Task instructions: Look over the entries that follow. Report how many lines contain "missing", with nothing else.

Extracted material:
* * * * * * *

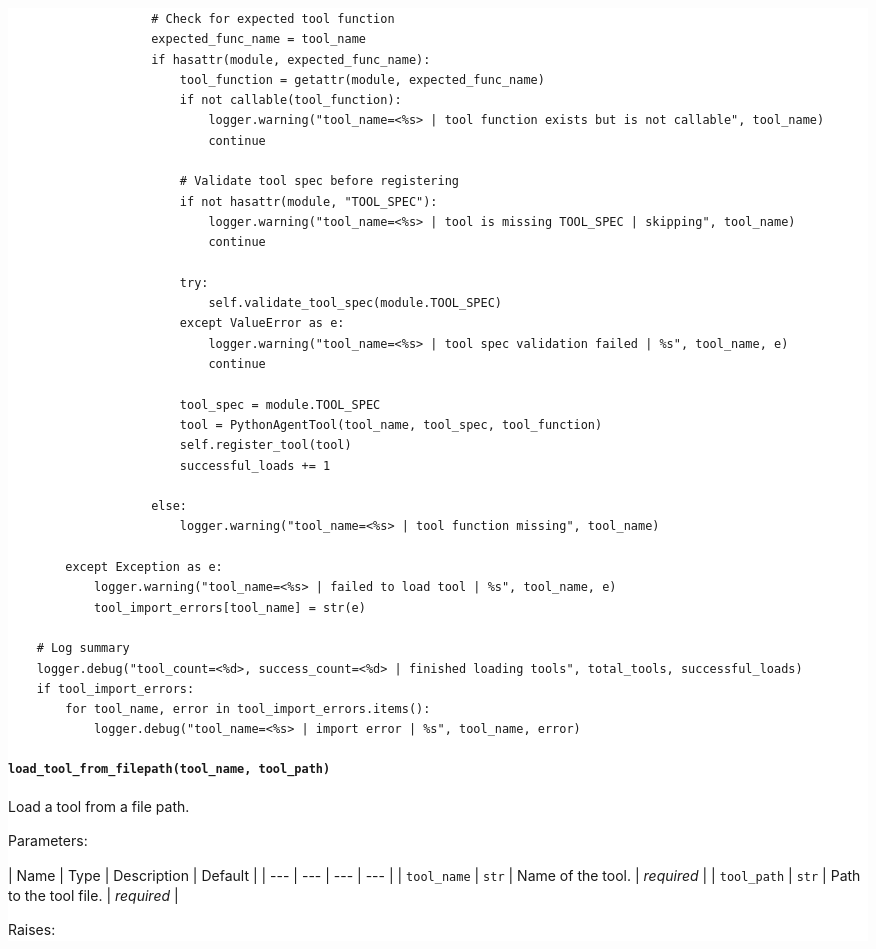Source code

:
 ```
                    # Check for expected tool function
                    expected_func_name = tool_name
                    if hasattr(module, expected_func_name):
                        tool_function = getattr(module, expected_func_name)
                        if not callable(tool_function):
                            logger.warning("tool_name=<%s> | tool function exists but is not callable", tool_name)
                            continue

                        # Validate tool spec before registering
                        if not hasattr(module, "TOOL_SPEC"):
                            logger.warning("tool_name=<%s> | tool is missing TOOL_SPEC | skipping", tool_name)
                            continue

                        try:
                            self.validate_tool_spec(module.TOOL_SPEC)
                        except ValueError as e:
                            logger.warning("tool_name=<%s> | tool spec validation failed | %s", tool_name, e)
                            continue

                        tool_spec = module.TOOL_SPEC
                        tool = PythonAgentTool(tool_name, tool_spec, tool_function)
                        self.register_tool(tool)
                        successful_loads += 1

                    else:
                        logger.warning("tool_name=<%s> | tool function missing", tool_name)

        except Exception as e:
            logger.warning("tool_name=<%s> | failed to load tool | %s", tool_name, e)
            tool_import_errors[tool_name] = str(e)

    # Log summary
    logger.debug("tool_count=<%d>, success_count=<%d> | finished loading tools", total_tools, successful_loads)
    if tool_import_errors:
        for tool_name, error in tool_import_errors.items():
            logger.debug("tool_name=<%s> | import error | %s", tool_name, error)

```

#### `load_tool_from_filepath(tool_name, tool_path)`

Load a tool from a file path.

Parameters:

| Name | Type | Description | Default | | --- | --- | --- | --- | | `tool_name` | `str` | Name of the tool. | *required* | | `tool_path` | `str` | Path to the tool file. | *required* |

Raises:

* * * * * * *

Answer space: 2